Cannabis Drug Driving, an issue for those taking Sativex.

CANNABIS AND THE EFFECT OF DRUG DRIVING LAWS ON PRESCRIBED DRUGS- SATIVEX

A further issue arose with cannabis namely that people suffering with Multiple Sclerosis are often prescribed Sativex which contains cannabis.   

The Government refused to set a limit which would mean those taking Sativex would fall below the limit. This despite the advice from the BMA that they should be exempt. Drivers taking Sativex of course have the defence that it has been prescribed but two issues arise from that.  Firstly that the law will force people with a serious illness to go through the trauma of being arrested and charged and then having to provide evidence of their medical condition and prescription to avoid a conviction.

It is unlikely that the police will listen to this prior to charge and these innocent patients will have to prove their innocence in court with all of the stress that a court appearance will bring especially for those suffering from MS. The second issue with this was raised by a Doctor during the consultation period that is the situation whereby people suffering with MS often take cannabis to relieve their symptoms and do so illegally. One doctor argued in a similar vein that “the lack of widespread availability of Sativex leads to many patients having to break the law to obtain illegal cannabis to control their symptoms. As a clinician I am often asked my opinion on this from patients seeking information on the safest way to use it. Commonly they are patients who cannot tolerate opioids or Non-Steriodal Anti-Inflammatory Drugs (NSAIDS) and for whom the few other options are ineffective. So many patients are prepared to break the law in order to achieve some symptom control, which the NHS can’t or won’t.”

 

In the Public Bill Committee on the Bill for this Act the Minister said as follows:

“Obviously it would cause the public some concern if that flexibility was so great that they felt the powers were not being used even-handedly. However, the police will be aware of the statutory defence of taking a specified controlled drug in accordance with medical advice. I would imagine that if a driver was able to demonstrate there and then that it was regular medication, the police might decide that it was not in anyone’s interests to take the matter any further. The CPS’s code has a requirement that prosecutors ‘should swiftly stop cases … where the public interest clearly does not require a prosecution’.
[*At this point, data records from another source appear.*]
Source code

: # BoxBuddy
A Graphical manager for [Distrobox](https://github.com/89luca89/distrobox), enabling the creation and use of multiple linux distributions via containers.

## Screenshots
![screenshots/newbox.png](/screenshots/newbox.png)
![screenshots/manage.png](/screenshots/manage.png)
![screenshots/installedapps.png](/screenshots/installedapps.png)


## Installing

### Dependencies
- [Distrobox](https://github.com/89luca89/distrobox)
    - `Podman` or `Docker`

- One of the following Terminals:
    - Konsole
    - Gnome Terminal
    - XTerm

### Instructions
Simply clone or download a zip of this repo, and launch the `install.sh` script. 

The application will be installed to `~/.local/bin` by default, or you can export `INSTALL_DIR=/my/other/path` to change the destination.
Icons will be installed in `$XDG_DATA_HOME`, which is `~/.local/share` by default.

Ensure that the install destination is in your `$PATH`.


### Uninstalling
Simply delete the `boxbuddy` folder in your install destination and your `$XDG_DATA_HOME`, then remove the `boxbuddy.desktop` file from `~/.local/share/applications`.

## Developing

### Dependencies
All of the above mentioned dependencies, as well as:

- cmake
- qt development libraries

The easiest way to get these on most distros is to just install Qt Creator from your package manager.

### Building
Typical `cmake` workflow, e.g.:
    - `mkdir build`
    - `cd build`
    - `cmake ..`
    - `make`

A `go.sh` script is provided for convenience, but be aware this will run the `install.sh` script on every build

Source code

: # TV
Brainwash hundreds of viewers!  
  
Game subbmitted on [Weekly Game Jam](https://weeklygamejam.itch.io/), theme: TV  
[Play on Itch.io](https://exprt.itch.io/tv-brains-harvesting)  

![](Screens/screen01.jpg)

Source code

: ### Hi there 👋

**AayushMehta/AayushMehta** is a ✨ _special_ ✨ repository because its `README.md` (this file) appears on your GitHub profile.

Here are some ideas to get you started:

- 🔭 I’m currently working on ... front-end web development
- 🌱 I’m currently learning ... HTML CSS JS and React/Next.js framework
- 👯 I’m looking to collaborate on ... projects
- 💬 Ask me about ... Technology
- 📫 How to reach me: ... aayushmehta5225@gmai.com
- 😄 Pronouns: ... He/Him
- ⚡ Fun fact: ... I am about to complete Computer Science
“I would hope that in a clear-cut case of, for example, an elderly constituent on regular medication, common sense would prevail straight away.”

In my experience as a Drug Driving Solicitor I am not confident that the police or indeed the prosecution will simply accept this and discontinue any action against the driver without it having to go to court. A common response is “we’ll leave it up to the court to decide”

If this is an issue that affects you call us on 01623 600645 for free and honest advice.

Drug Driving, why is Amphetamine not included?

Amongst the drugs that the new Drug Driving laws has set limits for there is one notable absence. Amphetamine is a commonly abused drug and yet does not feature on the list. This is curious because a number of other prescription drugs are on the list so it seems strange that this is missed off.

There was a specific issue with amphetamine. It was accepted by the government that this drug was used as a treatment for ADHD. The expert evidence was that drivers who suffer from ADHD drive better whilst under the influence of prescribed amphetamine. For this reason the government postponed placing amphetamine on the list whilst they carried out further studies. This is likely to affect very few prescription users of amphetamine. The majority of ADHD sufferers are under 17 although there are also adults who suffer from this it. The inclusion of a limit would have affected very few drivers. 

Amphetamine is not the most common treatment for ADHD in the UK. The most common is methylphenidate (such as Ritalin), a substance chemically similar to amphetamine, but is less liable to misuse.

The Crime survey for England and Wales reported that those that reported driving under the influence of illegal drugs at least once or twice in the last 12 months 30% reported using amphetamine in the same time period. In killed drivers amphetamine was the third most prevalent detected drug in European drug use surveys.

Four European countries have a limit for amphetamine; Netherlands, France, Sweden and Norway. The recommendations from the government’s drug driving expert panel was that a threshold in whole blood for amphetamine be set at 600 µg/L

The government took the view that it was better to get the ball rolling with the less problematic drugs and add others later on. Whether this is the correct approach remains to be seen.